La nueva Ruta de la Seda, Belt and Road Iniciative (BRI), es más que un proyecto de una gran ruta de transporte ferroviario que atraviesa gran parte de Europa y Asia, conectando la ciudad china de Xi'an con Alemania en apenas 16 días, un tiempo récord si lo comparamos con los 36 días que, de media, tarda un barco en llegar desde Shanghái a Alemania, que es la ruta que utiliza China actualmente. La segunda ruta, es la marítima para unir Asia, África con Europa, sumando la ruta hacia el pacifico sur, con los países de Sudamérica para su expansión comercial y geopolítica.
La iniciativa fue anunciada formalmente por el presidente Xi Jinping en septiembre de 2013 durante las visitas a Kazajistán e Indonesia.
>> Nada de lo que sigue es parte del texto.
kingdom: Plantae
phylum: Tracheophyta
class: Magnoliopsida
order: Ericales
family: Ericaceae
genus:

Desde entonces, la BRI ha experimentado un rápido crecimiento y se ha convertido en una de las iniciativas de infraestructura más grandes del mundo. Esta ruta o rutas, tanto terrestre como marítimas, buscan hasta 2049, concretarse, para significar el progreso de China en el primer centenario del triunfo de la Revolución encabezada por el Partido Comunista de China.
La nueva Ruta de la Seda china; Belt and Road Iniciative, traducida al español como la Franja y la Ruta, tiene tres pilares fundamentales, conocidas en inglés como las tres "T" (Transport, Telecommunications, Trade):
Transporte: La construcción de infraestructuras físicas como puertos, ferrocarriles y carreteras es esencial para conectar las diferentes regiones y facilitar el comercio.
Telecomunicaciones: Inversión en redes de comunicación, internet de alta velocidad y tecnologías de la información, para facilitar la coordinación de los proyectos, el comercio electrónico y la innovación.
Comercio (Cooperación económica): Esto abarca una amplia gama de actividades, desde la inversión en proyectos de desarrollo hasta la promoción del comercio y la creación de zonas de libre comercio, como también, la capacidad del Estado Chino de brindar prestamos para la inversión a los países que lo requieran.
Los créditos que China otorga a los países en vías de desarrollo, son un instrumento financiero clave para impulsar la cooperación económica dentro de la Franja y la Ruta. Estos créditos suelen destinarse a financiar grandes proyectos de infraestructura, tanto en Transporte, como en telecomunicaciones de manera preferente.
De esta manera, China no solo consigue una ruta más rápida hacia Europa, sino que también logra dar salida de forma mucho más eficiente a toda la producción de sus fábricas del oeste del país.
Estas fábricas son cada vez más numerosas, ya que al situarse en las regiones occidentales, que aún son más pobres que las regiones de China Oriental más desarrollada, su producción resulta ser relativamente barata con relación a las fabricas de Europa. Pero sobre todo el nivel de eficiencia de la mano de obra china es lo que brinda a los inversores decantarse por instalar la producción en China, por tanto, las fábricas son más interesantes para todos los clientes internacionales de China.